This repository contains a pyg-based interface to the Kinodata-3D dataset and the code used to train and evaluate the models presented in the Kinodata-3D publication
We currently only support installation from source.
Use mamba (or conda) to set up a Python environment,
mamba env create -f environment.yml
mamba activate kinodata
and install this package in editable/develop mode
pip install -e .
The raw data, docked poses and kinase pdb files, can be obtained from Zenodo. After downloading the archives, extract them in the root directory of this repository.
cd PATH_TO_REPO
unzip ...
See the Kinodata-3D repo for more information and the code used to generate the raw data.
If you intend to reproduce our results, we strongly recommend that you use our preprocessed version of the dataset and corresponding data splits.
You can use the shell script condor/train_generic.sh
to train and test a model in one run, on one particular split.
Create a file wandb_api_key
in the root directory of this repository and paste your wandb API key,
if you want to sync results to Weight & Biases.
Otherwise, run wandb disable
in a terminal with the conda environment activated, before training.

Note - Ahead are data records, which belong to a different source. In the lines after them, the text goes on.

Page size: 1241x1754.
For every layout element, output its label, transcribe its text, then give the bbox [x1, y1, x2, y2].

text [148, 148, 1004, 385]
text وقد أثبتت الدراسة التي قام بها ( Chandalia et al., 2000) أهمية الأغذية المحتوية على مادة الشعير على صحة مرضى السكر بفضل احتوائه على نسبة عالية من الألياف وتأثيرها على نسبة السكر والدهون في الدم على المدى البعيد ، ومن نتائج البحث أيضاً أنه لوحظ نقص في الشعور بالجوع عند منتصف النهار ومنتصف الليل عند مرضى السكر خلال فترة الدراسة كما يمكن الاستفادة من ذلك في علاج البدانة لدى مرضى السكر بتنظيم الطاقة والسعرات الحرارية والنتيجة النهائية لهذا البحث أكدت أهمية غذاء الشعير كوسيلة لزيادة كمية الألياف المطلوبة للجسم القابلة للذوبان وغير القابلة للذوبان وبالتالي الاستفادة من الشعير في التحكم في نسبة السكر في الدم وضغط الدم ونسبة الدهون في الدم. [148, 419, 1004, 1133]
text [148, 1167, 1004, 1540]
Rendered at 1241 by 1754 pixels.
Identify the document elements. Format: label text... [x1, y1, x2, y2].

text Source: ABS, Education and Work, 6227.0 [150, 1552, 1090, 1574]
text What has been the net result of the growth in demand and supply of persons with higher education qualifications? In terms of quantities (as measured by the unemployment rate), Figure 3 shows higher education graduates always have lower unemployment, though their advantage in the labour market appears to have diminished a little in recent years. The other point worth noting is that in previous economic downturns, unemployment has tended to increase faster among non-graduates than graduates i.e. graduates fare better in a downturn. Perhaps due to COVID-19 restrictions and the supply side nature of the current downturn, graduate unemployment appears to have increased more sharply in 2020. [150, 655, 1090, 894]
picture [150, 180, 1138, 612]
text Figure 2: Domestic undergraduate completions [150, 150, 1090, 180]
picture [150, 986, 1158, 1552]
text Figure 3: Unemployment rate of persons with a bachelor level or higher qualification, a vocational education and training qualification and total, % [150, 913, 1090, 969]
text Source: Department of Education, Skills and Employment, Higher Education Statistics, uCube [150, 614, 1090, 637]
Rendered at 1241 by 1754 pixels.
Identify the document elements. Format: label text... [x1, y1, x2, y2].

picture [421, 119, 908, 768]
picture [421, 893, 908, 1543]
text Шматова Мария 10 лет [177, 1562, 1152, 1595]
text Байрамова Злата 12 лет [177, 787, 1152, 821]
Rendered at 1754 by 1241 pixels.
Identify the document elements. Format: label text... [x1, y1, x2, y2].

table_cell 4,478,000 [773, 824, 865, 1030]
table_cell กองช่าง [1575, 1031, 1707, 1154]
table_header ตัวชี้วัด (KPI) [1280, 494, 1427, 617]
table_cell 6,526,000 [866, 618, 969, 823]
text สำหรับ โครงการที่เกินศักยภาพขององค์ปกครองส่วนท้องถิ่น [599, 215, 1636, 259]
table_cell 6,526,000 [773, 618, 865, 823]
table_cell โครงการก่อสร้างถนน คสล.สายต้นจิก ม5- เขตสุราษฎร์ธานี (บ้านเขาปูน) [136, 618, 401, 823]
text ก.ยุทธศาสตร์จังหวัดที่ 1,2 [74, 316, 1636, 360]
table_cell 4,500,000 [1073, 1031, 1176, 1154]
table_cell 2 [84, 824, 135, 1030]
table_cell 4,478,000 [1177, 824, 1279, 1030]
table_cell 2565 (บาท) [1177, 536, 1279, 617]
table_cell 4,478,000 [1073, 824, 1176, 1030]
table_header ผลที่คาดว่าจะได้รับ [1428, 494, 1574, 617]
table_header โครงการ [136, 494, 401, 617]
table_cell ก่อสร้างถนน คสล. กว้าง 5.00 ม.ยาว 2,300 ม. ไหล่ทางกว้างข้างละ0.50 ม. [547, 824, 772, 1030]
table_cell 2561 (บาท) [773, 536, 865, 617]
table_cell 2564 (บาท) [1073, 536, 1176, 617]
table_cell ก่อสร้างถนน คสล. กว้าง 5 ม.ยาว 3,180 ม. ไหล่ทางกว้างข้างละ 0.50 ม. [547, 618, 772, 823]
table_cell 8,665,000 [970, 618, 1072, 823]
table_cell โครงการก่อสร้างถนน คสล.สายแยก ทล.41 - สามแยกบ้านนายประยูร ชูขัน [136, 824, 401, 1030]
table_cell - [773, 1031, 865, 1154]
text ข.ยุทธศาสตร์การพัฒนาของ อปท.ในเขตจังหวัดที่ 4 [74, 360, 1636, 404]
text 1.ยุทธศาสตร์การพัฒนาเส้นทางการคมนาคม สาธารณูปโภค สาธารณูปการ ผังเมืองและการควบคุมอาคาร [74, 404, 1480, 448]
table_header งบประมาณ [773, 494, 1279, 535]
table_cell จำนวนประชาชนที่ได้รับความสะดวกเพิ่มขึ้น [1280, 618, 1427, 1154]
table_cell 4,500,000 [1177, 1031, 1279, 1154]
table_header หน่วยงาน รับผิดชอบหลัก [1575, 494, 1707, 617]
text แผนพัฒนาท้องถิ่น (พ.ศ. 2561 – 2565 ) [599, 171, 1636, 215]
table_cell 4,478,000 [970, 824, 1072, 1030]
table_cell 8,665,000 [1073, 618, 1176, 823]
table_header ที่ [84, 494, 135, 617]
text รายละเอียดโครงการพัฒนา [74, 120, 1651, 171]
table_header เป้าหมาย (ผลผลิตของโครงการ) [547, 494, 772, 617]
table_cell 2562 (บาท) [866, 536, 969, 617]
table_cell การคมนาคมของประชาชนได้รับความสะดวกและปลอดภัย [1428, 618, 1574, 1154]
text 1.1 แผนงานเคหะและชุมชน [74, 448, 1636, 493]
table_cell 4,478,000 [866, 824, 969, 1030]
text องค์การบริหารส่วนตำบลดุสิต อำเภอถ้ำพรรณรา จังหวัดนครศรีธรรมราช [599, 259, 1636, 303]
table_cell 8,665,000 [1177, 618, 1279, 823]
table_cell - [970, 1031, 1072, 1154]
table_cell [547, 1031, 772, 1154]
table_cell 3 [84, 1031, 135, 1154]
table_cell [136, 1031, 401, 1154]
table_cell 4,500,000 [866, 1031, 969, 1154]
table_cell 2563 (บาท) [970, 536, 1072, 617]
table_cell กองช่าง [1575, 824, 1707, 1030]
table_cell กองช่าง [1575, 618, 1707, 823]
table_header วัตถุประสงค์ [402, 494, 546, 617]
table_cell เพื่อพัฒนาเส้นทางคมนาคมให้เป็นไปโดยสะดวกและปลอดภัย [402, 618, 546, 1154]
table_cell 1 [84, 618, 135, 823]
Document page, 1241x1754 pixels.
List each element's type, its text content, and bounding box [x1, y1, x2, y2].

The script requires the following positional arguments
- Base python script, one of
"train_dti_baseline"
,"train_sparse_transformer"
- Split type, i.e. one of
"scaffold-k-fold"
,"random-k-fold"
,"pocket-k-fold"
. - Integer RMSD cutoff for the dataset, e.g. 2, 4, or 6 as used in the publication.
- A
.yaml
file that contains additional configuration parameters, e.g. model hyperparameters. - The integer index of the cross-validation fold used for testing.
For instance,
./condor/train_generic.sh train_dti_baseline scaffold-k-fold 2 dti.yaml 0
trains and tests the DTI baseline on the scaffold-5-fold (default k is 5) split of the dataset containing all complexes with predicted RMSD <= 2 Angstroms. Folds 1-4 are used for training and fold 0 for testing.